NERDWALLET: For restaurants, how big a deal is it when the price of a single ingredient becomes this volatile?
Davis: We have quite a few clients who are breakfast places. And for them it’s really, really challenging and boundary catastrophic.
In traditional types of menu plans, restaurants expect 25-30% of the costs they charge their clients for food costs. And there’s an additional 30%, which is basically labor. And there is about 20-30%, which is other costs. And usually you have a margin of about 10% at the end of it. So, when you think about that mathematics, if you go to food with a 10% profit margin of $0.30, but that food goes up 33%, then you’re broken.
If you take something like an omelette where the cost is almost entirely egg-based and the price doesn’t rise by 33%, moving from 30% plate cost to 90% plate cost, it’s 30% plate cost. You have the same labor, you have the same rent, you are the same, you know, you know, clean supplies and packaged goods, and other restaurants I have everything that does. But now it’s 50 or 60% negative for that omelette. Even a 50-cent upcharge can be seen how it can be tough to cover that cost.
NERDWALLET: How are restaurants so expensive egg prices?
Davis: The first thing you do is try to direct your customer to another menu item. The next thing you can do is adjust the operations to make sure you are running as efficiently as possible. The eggs are not lost.
The next thing you can do is increase the price. It’s really hard to see prices like this spike on its own. An example of a 50-cent waffle house for eggs – it’s difficult to do and it’s hard to get back the costs completely.
Another thing you can do is to lower the amount you put on the plate, which is also difficult, right? How small does the customer accept the omelette before it stops working?
I think the last thing I would say is you can lower the quality. So if you’re using cage-free eggs, you can exchange them for cheaper non-organic eggs. If you are using them, you can trade eggs in liquid and liquid.
NERDWALLET: Why use Waffle House as an example to apply an additional fee instead of increasing the price of a menu?
Davis: They believe it is temporary. Using menu prices is the easiest way to push customers aside, so we try our best to adjust as slowly as possible.
They also imagine training servers to tell people: So is us too. You have to do this for a minute. We hope it will go away soon. “And I think it will dramatically minimize the impact on customers, or at least not let the customers change their permanent purchase decisions.
Additional charges are rare. And I think that’s because this is such an abnormality. The interesting thing about eggs is that the price movement is so intense that if it’s an egg concept, its change is so dramatic that its other food prices are bouncing back, it won’t offset them. That’s what it means.
NERDWALLET: Do you think restaurant participants will see additional fees like Waffle House?
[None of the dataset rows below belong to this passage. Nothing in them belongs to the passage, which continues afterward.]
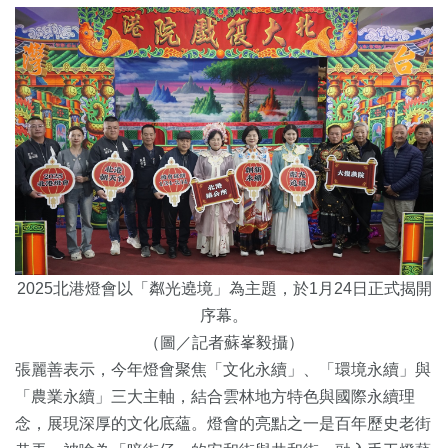
2025北港燈會以「粼光遶境」為主題，於1月24日正式揭開
序幕。
（圖／記者蘇峯毅攝）
張麗善表示，今年燈會聚焦「文化永續」、「環境永續」與
「農業永續」三大主軸，結合雲林地方特色與國際永續理
念，展現深厚的文化底蘊。燈會的亮點之一是百年歷史老街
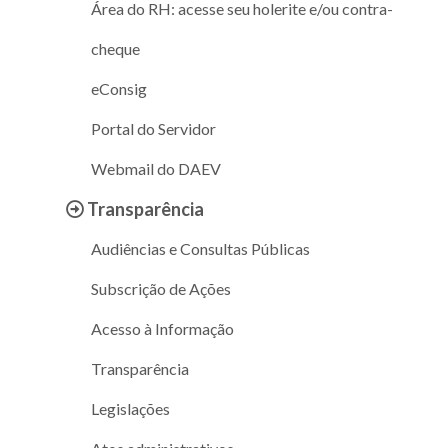
Área do RH: acesse seu holerite e/ou contra-
cheque
eConsig
Portal do Servidor
Webmail do DAEV
Transparência
Audiências e Consultas Públicas
Subscrição de Ações
Acesso à Informação
Transparência
Legislações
Davis: Yes. When prices soared around supply chain issues and Covid-19’s, what happened was very clear, they were temporary, the supply chain was present and it kind of frozen.
This is not the case. This is not a few boats stuck. The chickens are gone. You have to raise new chickens and the bird flu is not gone. So I feel this hasn’t disappeared in the short term. Surcharges hopes to continue, but more and more restaurants are trying to find ways to feed their customers with alternative products. Because it’s more and more difficult to charge.
And honestly, consumers are hammering about it, right? you. I. And then go out to eat, it’s even more expensive at the same time. I think we will continue to promote alternative products whenever possible.